Line Producers: LoCicero turns to her family for help running lines. “Over the last 10 years, my son has gotten really good at playing Maurice Benard [Sonny]. My husband, not so much, because he tries to do a little too much of a routine with it. I always have to tell him to dial it back.”

What A Girl Wants: While most of her GH fan fantasies have been fulfilled on-screen, LoCicero sighs, “I never got a pretty dress from Sonny and I never went to his island. But I did have his first baby, so there’s that.”

Asset Management: As Olivia, she notes, “I’m married to the richest man in town. I believe [the Quartermaines] own half the hospital, and I own half the main hotel and the only place that anyone has a wedding or an event or a party.”

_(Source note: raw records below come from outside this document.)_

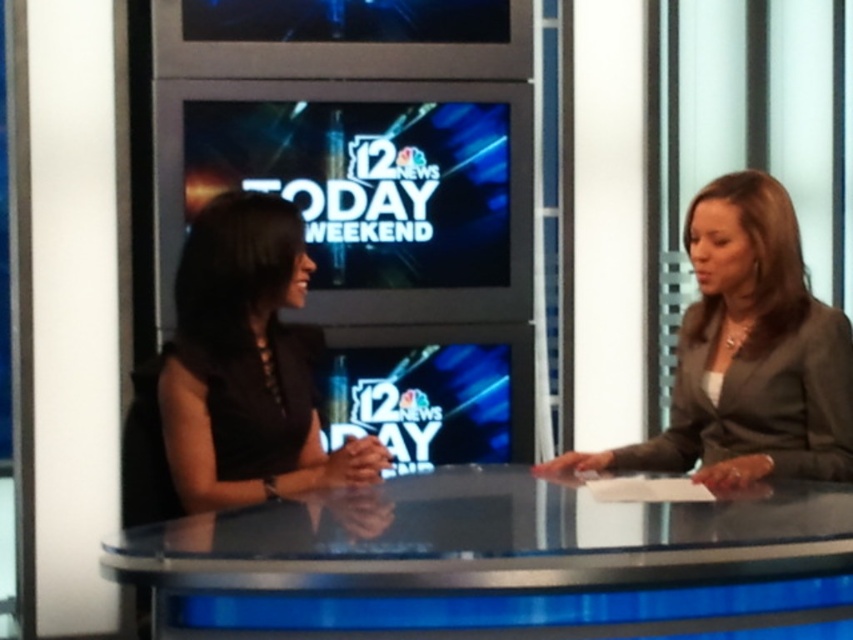
Question: Does transparent glass table at center lie in front of dark gray suit at right?

Choices:
 (A) no
 (B) yes

Answer: (B)

Question: Which point is farther to the camera?

Choices:
 (A) (753, 509)
 (B) (834, 358)

Answer: (B)

Question: Is transparent glass table at center wider than dark gray suit at right?

Choices:
 (A) no
 (B) yes

Answer: (B)

Question: Which object is the closest to the black matte dress at center?

Choices:
 (A) dark gray suit at right
 (B) transparent glass table at center

Answer: (B)

Question: Is dark gray suit at right below black matte dress at center?

Choices:
 (A) no
 (B) yes

Answer: (A)

Question: Which point is farther from the camera taking this photo?

Choices:
 (A) (235, 628)
 (B) (247, 292)
 (C) (698, 365)

Answer: (C)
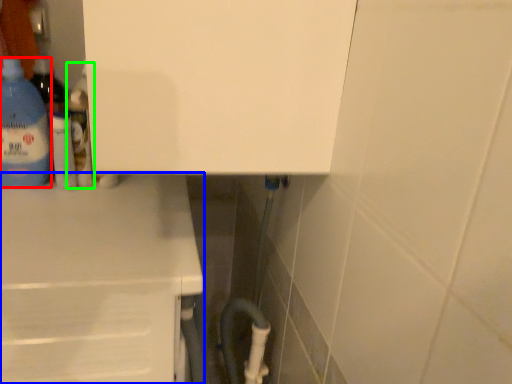
Question: Based on their relative distances, which object is farther from bottle (highlighted by a red box)? Choose from counter (highlighted by a blue box) and bottle (highlighted by a green box).

Choices:
 (A) counter
 (B) bottle

Answer: (A)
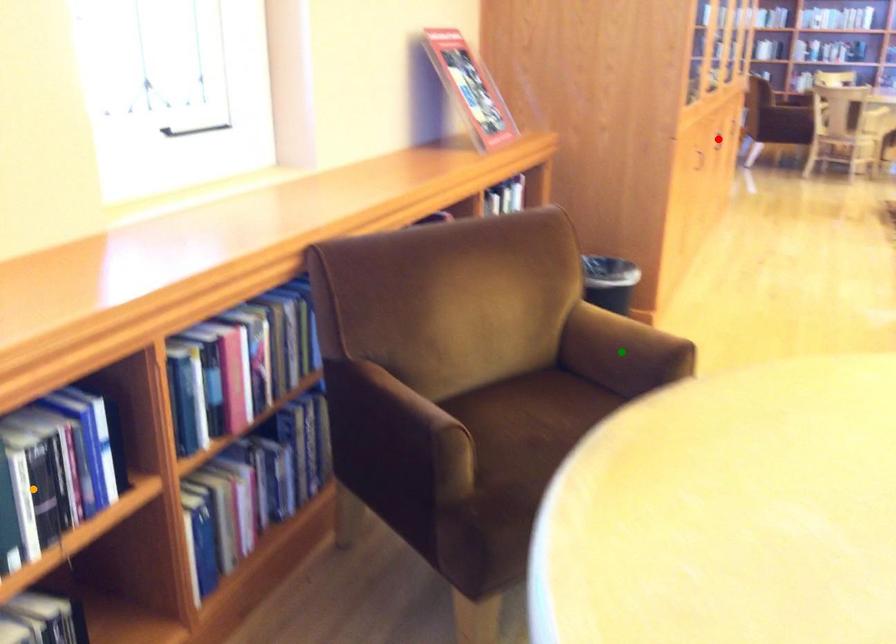
Order these from nearest to farthest:
red point | green point | orange point

orange point < green point < red point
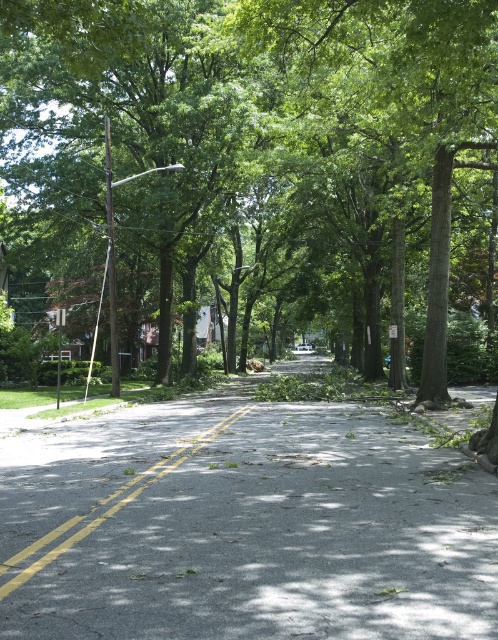
Question: Which point is farther from the camera taking this photo?

Choices:
 (A) (297, 76)
 (B) (215, 627)

Answer: (A)

Question: Estimate the real-world distances between objects in this image. Which object is closer to the yellow asphalt road at center?

Choices:
 (A) green leafy tree at center
 (B) dark gray asphalt road at center

Answer: (B)

Question: Is green leafy tree at center smaller than yellow asphalt road at center?

Choices:
 (A) no
 (B) yes

Answer: (A)

Question: In this image, where is dark gray asphalt road at center located relative to yellow asphalt road at center?

Choices:
 (A) below
 (B) above

Answer: (A)

Question: Is green leafy tree at center above yellow asphalt road at center?

Choices:
 (A) yes
 (B) no

Answer: (A)

Question: Which point is farther to the camera?

Choices:
 (A) green leafy tree at center
 (B) dark gray asphalt road at center

Answer: (A)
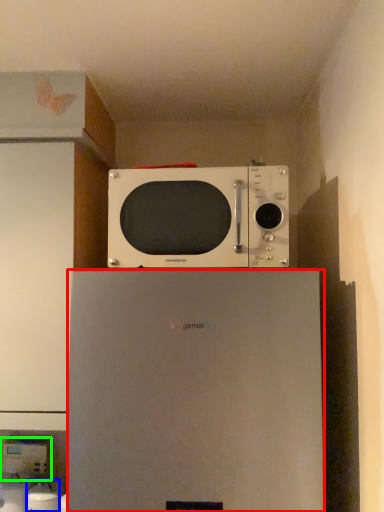
Question: Which is nearer to the refrigerator (highlighted by a red box)? appliance (highlighted by a blue box) or appliance (highlighted by a green box).

Choices:
 (A) appliance
 (B) appliance

Answer: (A)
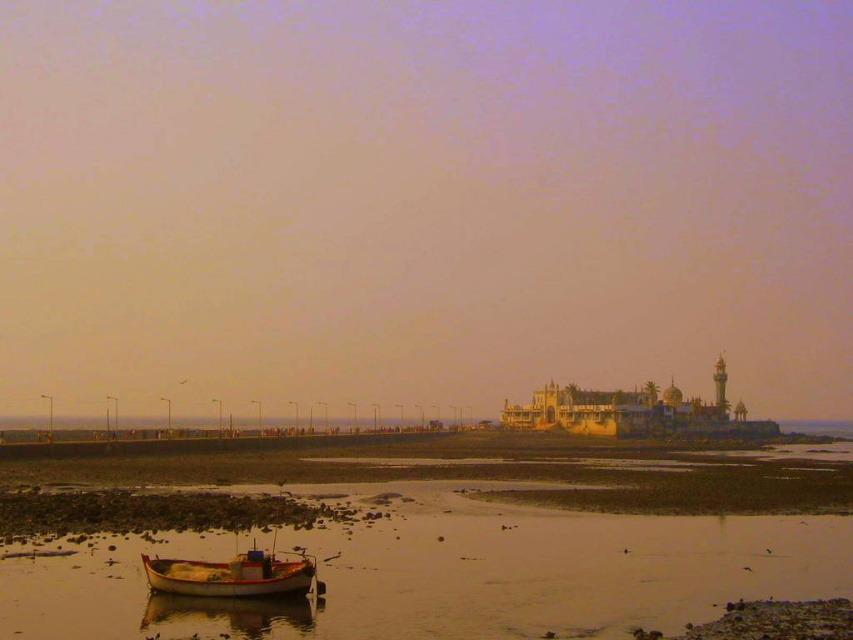
Is smooth sand beach at lower left below wooden boat at lower left?

Correct, smooth sand beach at lower left is located below wooden boat at lower left.

Is smooth sand beach at lower left positioned at the back of wooden boat at lower left?

No, smooth sand beach at lower left is closer to the viewer.

Identify the location of smooth sand beach at lower left. (440, 572).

Sweet Charity: LoCicero has parlayed her GH celebrity into annual builds for Habitat for Humanity. “I am so grateful to have been able to put together the Habitat for Humanity builds for all these years and for how many castmates have shown up in support,” she says. “I’d like to put out there that I’m trying to put together an all-soap build— get a little healthy competition working in favor of a great cause!”

 

DID YOU KNOW?

LoCicero has developed a reality show that she’s pitching with SO YOU THINK YOU CAN DANCE’s executive producer, Nigel Lythgoe.

Tuc Watkins (ex-David, ONE LIFE TO LIVE) played the role of Sonny while helping LoCicero memorize her first week of GH scripts. “I really wanted to hit the ground running, particularly with Maurice [Benard, Sonny], and so I called in favors from my soap actor friends.”